Three hundred and fifty youth refugee students from four refugee camps in Rwanda graduated from Gitwe Adventist College, in Ruhango District, after completing the 45-day Training and Vocational and Education Training (TVET), on Jan. 12.

Congolese refugee students, who were staying in the Gihembe, Nyabiheke, Kiziba and Kigeme refugee camps in Rwanda, were trained by the Adventist Development and Relief Agency (ADRA) office in Rwanda and Impact Hope, an organization supporting schooling for refugees. They received training in different trades: 146 trained on hairdressing, 58 on electric power installations and domestic maintenance, 86 on tailoring, 35 on plumbing and 24 on permaculture.

“Start from the acquired skills to develop durable solutions for you and refugees in general.”

Several government officers and church leaders in Rwanda attended the graduation ceremony, including Minister of Disaster Management and Refugees (MIDIMAR) De Bonheur Jeanne d’Arc, president of the Seventh-day Adventist Church in Rwanda Hesron R. Byilingiro, ADRA Rwanda Country Director Geoffrey Kayonde, and representatives from IMPACT HOPE and the United Nations High Commissioner for Refugees (UNHCR).

Jeanne d’Arc reminded graduating students that they must begin their developmental journey by putting the acquired technical skills to good use, to create their own jobs and develop their career for success and self-sufficiency. “I would like to remind you that the technical skills are a foundation of self-reliance, financial independence, and social welfare,” she said. “Start from the acquired skills to develop durable solutions for you and refugees in general.”

Kayonde also noted that the acquired technical skills would enable trained refugee youth to compete in the Rwandan labor market. “This graduation means that you have increased your employment opportunities after the completion of your secondary and or university studies,” he said.

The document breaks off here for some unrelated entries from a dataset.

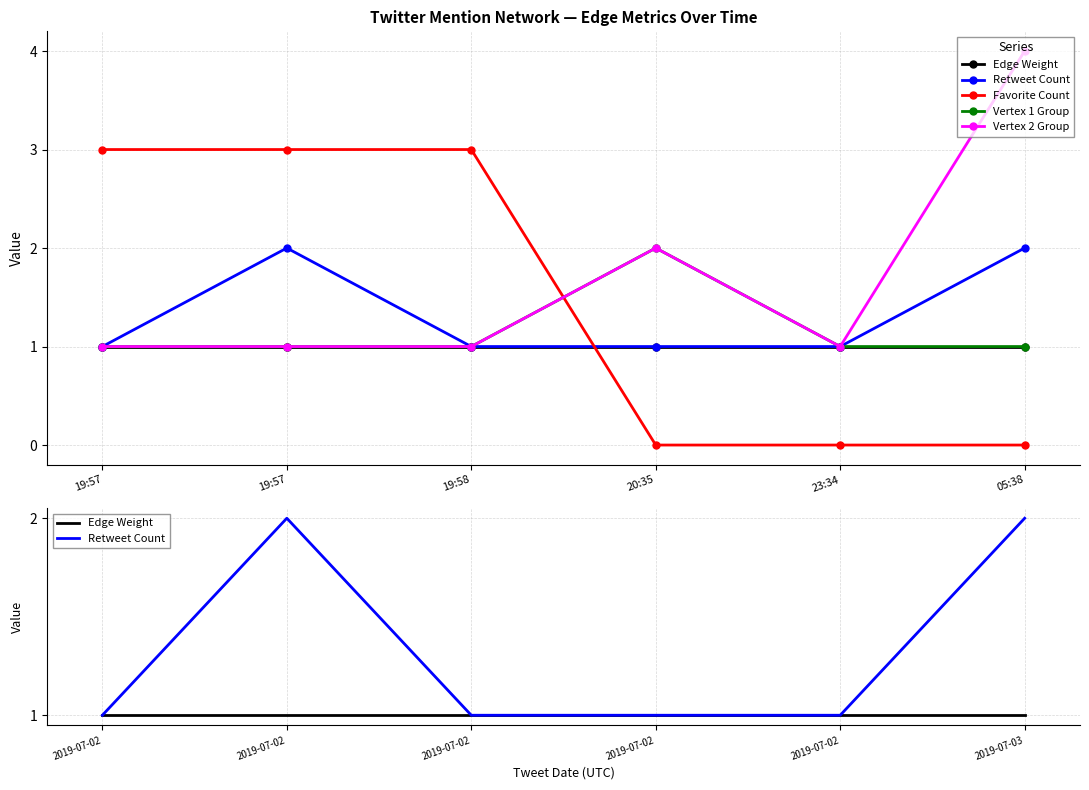

What is the difference between the maximum and minimum values in the Retweet Count series?

1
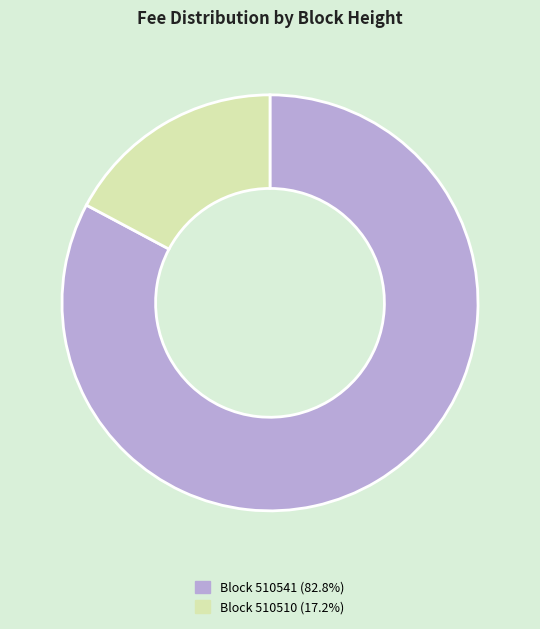

Is Block 510541 (82.8%) the majority of the pie?

Yes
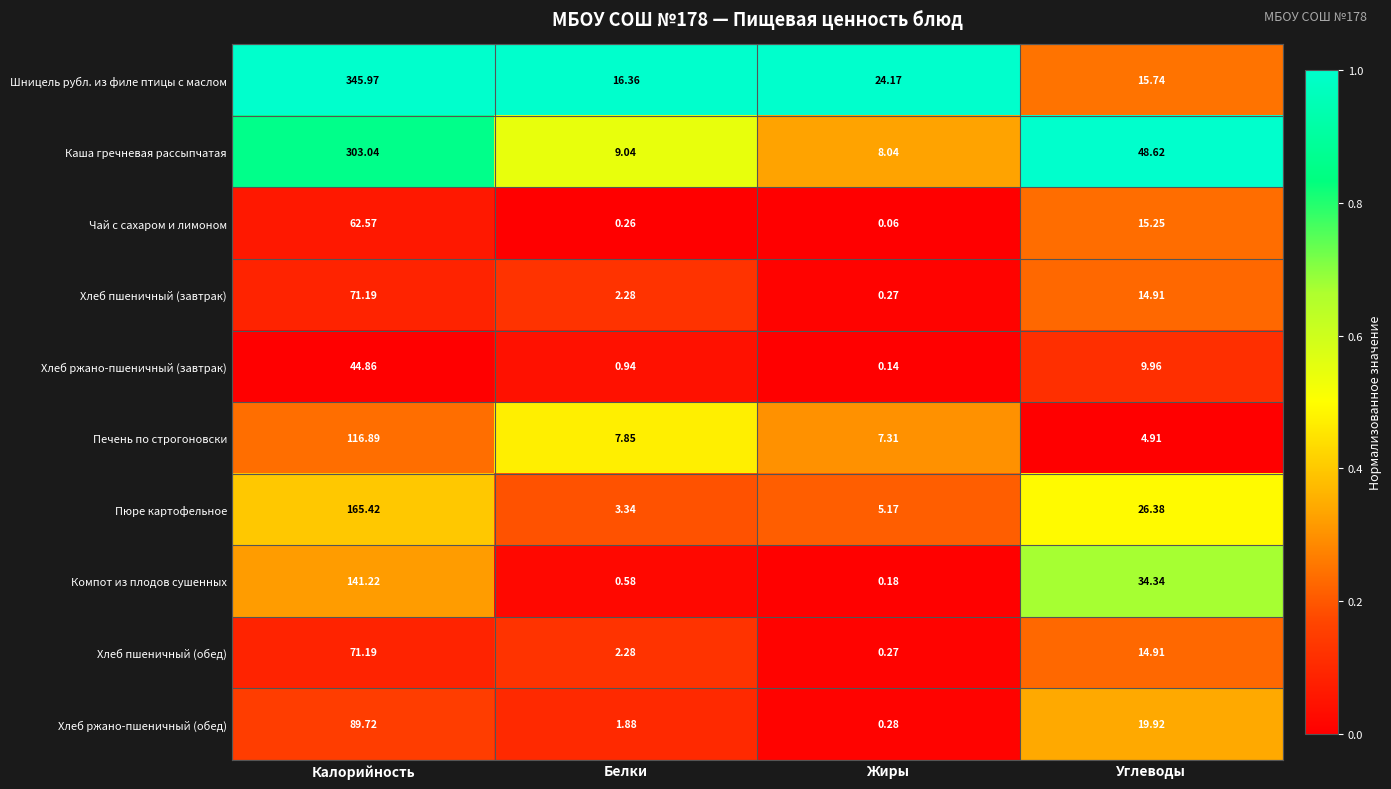

Between Калорийность and Белки, which series saw the biggest shift?

Шницель рубл. из филе птицы с маслом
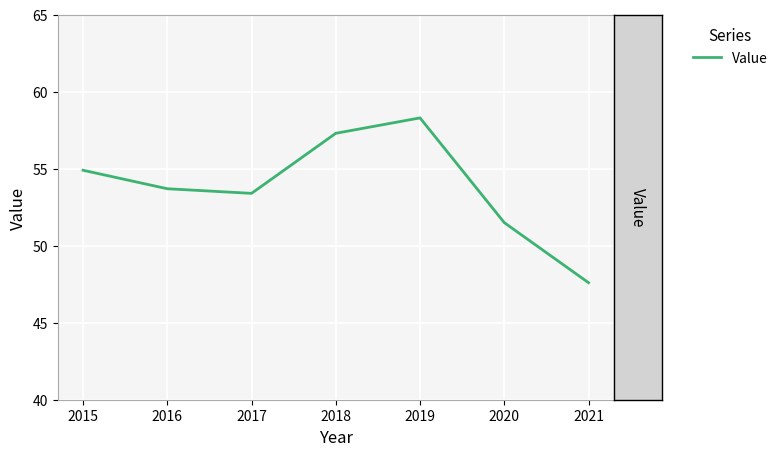

Count the number of data series in this chart.

1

Students received certificates and were requested to be role models in their refugee communities because their achievements will motivate other refugee children to stay in school and perform well academically.

The Rwandan government and its partners, including ADRA Rwanda, said they are committed to doing their part to support the training of more than 160,000 refugees in Rwanda. “[We want them] to acquire a new set of skills that make them competent in their employment, thus giving them the potential for a better future,” they said.